Any problem, big or small, within a family, always seems to start with bad communication. Someone isn’t listening.
-Emma Thompson
Teenagers. Angry kids. Youth. Misunderstood kids. Though now adults, we were once kids ourselves. If we just take a few minutes to recall those days, those moments of pause help us reflect on our youth and can guide us on how to best respond to kids now.
What do you do when a teenager “needs” support, but doesn’t want to be supported or helped? As adults, we try to determine the need, but often feel helpless to insert our wisdom or advice. Our words may seem like they have fallen on deaf ears or are hanging in the air. It often seems this way. But youth do listen. I often wonder what piece of what an adult says sticks with a youth.
I have had the privilege and opportunity to have three of my own children, and to have worked with hundreds of youth, mostly teenagers, who have taught me that most kids want help and support. At least I believe they do. The first task for an adult trying to support or help a youth is to answer the question, “Do I believe youth want to be supported and offered help?” It is important that we not get stuck in the thought, “She/he doesn’t listen to me, and because of this does not want my support or help.” This often results in a loss of opportunity to join, connect with, and establish a relationship with a youth.

- [Provided records]
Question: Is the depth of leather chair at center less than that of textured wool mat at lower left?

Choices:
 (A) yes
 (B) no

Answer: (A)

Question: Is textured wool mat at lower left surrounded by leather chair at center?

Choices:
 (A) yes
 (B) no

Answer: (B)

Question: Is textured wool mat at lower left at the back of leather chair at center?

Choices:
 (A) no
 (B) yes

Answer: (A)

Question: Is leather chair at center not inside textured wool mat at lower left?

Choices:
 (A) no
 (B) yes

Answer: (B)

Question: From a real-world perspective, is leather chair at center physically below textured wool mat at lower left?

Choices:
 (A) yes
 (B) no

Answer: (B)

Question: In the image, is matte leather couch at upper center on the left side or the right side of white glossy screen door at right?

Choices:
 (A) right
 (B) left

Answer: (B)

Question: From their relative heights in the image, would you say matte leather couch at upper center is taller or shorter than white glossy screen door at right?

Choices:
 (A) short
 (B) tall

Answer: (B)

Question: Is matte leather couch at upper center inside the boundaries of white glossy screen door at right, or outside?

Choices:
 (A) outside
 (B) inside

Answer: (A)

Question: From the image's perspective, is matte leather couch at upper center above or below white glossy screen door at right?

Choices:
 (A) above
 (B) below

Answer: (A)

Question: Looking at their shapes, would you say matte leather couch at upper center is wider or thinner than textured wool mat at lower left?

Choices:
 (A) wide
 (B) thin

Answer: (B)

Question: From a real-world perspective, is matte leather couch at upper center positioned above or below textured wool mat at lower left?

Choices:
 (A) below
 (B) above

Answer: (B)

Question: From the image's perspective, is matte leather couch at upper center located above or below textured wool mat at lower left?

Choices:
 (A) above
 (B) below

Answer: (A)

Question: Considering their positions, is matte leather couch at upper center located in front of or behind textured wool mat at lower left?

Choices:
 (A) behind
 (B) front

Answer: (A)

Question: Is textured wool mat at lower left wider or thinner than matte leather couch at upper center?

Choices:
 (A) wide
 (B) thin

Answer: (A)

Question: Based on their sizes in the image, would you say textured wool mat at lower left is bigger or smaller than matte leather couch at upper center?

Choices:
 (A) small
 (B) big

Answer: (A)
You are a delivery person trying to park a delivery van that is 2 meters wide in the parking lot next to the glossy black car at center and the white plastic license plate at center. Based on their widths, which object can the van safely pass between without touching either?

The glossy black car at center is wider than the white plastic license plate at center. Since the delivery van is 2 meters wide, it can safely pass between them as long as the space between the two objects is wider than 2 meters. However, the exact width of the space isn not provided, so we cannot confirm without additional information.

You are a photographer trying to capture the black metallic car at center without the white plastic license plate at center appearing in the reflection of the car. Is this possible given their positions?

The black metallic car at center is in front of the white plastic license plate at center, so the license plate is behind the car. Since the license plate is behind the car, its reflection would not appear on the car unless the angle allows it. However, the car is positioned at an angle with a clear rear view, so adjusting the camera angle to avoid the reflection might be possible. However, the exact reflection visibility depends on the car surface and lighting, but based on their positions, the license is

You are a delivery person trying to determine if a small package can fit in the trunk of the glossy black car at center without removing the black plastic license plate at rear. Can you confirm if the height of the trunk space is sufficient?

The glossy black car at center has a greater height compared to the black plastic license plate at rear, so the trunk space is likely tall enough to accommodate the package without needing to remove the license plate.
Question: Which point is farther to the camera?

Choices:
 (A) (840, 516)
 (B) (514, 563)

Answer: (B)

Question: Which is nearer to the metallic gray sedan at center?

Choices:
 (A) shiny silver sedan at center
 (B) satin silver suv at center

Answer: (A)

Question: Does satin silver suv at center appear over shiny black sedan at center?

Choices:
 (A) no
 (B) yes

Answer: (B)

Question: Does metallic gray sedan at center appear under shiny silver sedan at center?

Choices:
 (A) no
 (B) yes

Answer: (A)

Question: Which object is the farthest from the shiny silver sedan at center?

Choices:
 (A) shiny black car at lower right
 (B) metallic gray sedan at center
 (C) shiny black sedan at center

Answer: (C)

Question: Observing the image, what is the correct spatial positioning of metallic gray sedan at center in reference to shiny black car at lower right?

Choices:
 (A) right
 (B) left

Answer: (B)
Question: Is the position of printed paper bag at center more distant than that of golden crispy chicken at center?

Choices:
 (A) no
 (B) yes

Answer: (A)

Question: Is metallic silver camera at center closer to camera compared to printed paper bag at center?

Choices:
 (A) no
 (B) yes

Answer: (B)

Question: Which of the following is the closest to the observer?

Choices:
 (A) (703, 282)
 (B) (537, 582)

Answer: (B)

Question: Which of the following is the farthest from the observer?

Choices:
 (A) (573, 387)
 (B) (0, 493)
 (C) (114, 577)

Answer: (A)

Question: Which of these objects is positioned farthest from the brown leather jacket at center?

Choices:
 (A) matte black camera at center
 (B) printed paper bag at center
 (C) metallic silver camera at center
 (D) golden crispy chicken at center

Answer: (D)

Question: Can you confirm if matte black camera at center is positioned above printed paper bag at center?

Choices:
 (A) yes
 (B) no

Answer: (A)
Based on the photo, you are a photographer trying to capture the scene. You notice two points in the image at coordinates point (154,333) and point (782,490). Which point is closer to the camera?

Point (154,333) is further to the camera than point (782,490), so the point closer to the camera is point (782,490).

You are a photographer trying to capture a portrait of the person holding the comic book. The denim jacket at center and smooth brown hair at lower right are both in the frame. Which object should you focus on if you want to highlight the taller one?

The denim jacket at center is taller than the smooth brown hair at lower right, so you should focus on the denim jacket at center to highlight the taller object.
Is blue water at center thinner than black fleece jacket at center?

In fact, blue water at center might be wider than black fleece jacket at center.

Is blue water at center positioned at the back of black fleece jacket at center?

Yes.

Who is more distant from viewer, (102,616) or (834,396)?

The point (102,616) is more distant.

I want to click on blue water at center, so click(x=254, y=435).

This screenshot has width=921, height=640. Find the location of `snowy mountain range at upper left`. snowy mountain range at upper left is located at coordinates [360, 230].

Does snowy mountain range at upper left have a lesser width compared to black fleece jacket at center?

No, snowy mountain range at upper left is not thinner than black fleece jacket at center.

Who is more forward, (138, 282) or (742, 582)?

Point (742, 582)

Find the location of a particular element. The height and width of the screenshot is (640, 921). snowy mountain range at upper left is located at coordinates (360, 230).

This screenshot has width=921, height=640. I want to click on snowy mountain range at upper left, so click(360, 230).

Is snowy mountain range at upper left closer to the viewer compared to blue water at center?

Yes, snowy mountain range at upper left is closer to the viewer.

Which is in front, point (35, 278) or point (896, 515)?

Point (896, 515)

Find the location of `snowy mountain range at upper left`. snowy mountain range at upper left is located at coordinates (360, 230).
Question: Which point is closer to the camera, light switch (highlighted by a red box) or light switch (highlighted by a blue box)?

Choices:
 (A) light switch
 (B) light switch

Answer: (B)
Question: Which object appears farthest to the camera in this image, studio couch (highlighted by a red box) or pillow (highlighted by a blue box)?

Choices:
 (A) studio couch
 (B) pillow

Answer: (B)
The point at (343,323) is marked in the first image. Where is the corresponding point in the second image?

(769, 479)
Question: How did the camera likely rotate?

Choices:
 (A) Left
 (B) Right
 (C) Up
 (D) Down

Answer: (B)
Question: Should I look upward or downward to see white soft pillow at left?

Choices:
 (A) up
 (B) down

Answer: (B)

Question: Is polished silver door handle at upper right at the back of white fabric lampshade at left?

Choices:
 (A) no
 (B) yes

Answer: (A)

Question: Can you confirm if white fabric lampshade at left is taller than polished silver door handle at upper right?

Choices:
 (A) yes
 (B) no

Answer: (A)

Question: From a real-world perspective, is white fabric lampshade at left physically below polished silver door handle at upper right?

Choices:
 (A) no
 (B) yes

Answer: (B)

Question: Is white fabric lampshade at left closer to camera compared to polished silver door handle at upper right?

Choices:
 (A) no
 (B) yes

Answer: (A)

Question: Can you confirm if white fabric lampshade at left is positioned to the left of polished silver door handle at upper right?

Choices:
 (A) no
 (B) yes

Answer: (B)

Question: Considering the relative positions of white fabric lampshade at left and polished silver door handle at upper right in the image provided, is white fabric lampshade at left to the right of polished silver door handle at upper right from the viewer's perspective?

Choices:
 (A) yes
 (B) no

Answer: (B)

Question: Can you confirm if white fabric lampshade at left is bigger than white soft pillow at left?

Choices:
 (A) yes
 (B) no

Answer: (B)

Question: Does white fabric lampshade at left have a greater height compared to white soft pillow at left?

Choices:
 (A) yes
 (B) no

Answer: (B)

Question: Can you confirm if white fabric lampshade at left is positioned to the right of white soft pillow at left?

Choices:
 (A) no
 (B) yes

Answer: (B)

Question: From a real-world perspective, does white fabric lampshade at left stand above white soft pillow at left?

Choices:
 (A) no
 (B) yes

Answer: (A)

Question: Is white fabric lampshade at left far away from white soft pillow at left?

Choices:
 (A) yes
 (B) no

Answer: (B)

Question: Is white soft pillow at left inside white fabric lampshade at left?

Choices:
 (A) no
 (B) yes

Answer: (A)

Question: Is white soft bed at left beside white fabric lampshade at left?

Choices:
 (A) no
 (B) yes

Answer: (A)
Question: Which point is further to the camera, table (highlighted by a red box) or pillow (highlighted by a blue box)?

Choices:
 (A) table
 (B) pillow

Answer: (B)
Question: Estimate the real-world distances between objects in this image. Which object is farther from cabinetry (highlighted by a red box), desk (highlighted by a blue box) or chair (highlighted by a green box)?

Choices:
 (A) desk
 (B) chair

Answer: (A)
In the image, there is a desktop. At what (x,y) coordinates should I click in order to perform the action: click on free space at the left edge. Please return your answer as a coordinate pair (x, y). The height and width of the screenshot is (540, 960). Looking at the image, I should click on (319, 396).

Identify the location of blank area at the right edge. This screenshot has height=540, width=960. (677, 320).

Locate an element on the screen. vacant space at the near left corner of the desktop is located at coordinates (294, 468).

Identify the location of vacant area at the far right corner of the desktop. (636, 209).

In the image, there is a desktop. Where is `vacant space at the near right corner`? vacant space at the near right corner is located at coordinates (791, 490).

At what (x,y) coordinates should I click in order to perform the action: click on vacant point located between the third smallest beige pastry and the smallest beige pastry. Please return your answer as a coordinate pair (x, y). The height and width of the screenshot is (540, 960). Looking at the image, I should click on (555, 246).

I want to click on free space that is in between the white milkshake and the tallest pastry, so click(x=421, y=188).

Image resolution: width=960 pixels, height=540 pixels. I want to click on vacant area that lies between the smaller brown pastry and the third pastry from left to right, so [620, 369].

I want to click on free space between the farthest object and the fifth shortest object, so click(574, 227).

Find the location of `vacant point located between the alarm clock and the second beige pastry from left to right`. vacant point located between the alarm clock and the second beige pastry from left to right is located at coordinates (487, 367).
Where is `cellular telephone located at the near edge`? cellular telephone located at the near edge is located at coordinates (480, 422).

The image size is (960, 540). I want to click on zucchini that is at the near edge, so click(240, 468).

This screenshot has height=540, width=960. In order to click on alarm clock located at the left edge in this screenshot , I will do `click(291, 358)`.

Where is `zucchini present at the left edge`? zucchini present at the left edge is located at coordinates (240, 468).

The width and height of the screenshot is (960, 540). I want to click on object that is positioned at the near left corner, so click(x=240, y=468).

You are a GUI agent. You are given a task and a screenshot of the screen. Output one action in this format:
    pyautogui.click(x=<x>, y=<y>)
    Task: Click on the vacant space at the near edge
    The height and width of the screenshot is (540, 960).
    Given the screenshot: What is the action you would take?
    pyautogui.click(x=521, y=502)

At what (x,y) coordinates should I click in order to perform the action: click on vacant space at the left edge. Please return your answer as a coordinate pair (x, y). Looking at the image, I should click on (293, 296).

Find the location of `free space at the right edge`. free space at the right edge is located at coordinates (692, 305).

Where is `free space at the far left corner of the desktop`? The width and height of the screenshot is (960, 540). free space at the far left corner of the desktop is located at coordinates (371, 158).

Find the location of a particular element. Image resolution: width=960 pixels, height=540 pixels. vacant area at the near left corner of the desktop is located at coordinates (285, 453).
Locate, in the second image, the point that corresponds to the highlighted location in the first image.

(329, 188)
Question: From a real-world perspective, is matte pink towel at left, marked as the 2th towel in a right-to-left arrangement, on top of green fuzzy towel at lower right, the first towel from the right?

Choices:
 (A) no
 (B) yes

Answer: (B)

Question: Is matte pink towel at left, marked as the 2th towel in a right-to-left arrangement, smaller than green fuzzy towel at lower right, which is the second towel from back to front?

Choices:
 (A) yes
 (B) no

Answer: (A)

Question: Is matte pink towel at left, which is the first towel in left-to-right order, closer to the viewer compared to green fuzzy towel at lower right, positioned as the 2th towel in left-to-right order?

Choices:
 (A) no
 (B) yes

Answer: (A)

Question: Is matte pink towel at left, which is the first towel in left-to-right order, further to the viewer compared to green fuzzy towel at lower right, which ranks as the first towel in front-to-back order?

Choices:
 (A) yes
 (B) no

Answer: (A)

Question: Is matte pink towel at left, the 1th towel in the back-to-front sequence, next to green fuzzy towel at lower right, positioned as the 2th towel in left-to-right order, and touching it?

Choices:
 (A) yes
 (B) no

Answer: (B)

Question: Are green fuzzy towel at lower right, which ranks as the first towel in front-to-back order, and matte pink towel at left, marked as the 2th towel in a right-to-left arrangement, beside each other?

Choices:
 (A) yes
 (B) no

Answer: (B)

- [Task requirements] Translate this sentence from the text on supporting teenagers into Spanish: "As adults, we try to determine the need, but often feel helpless to insert our wisdom or advice."

- [Solution to this task] Como adultos, tratamos de determinar la necesidad, pero a menudo nos sentimos impotentes para aportar nuestra sabiduría o nuestros consejos.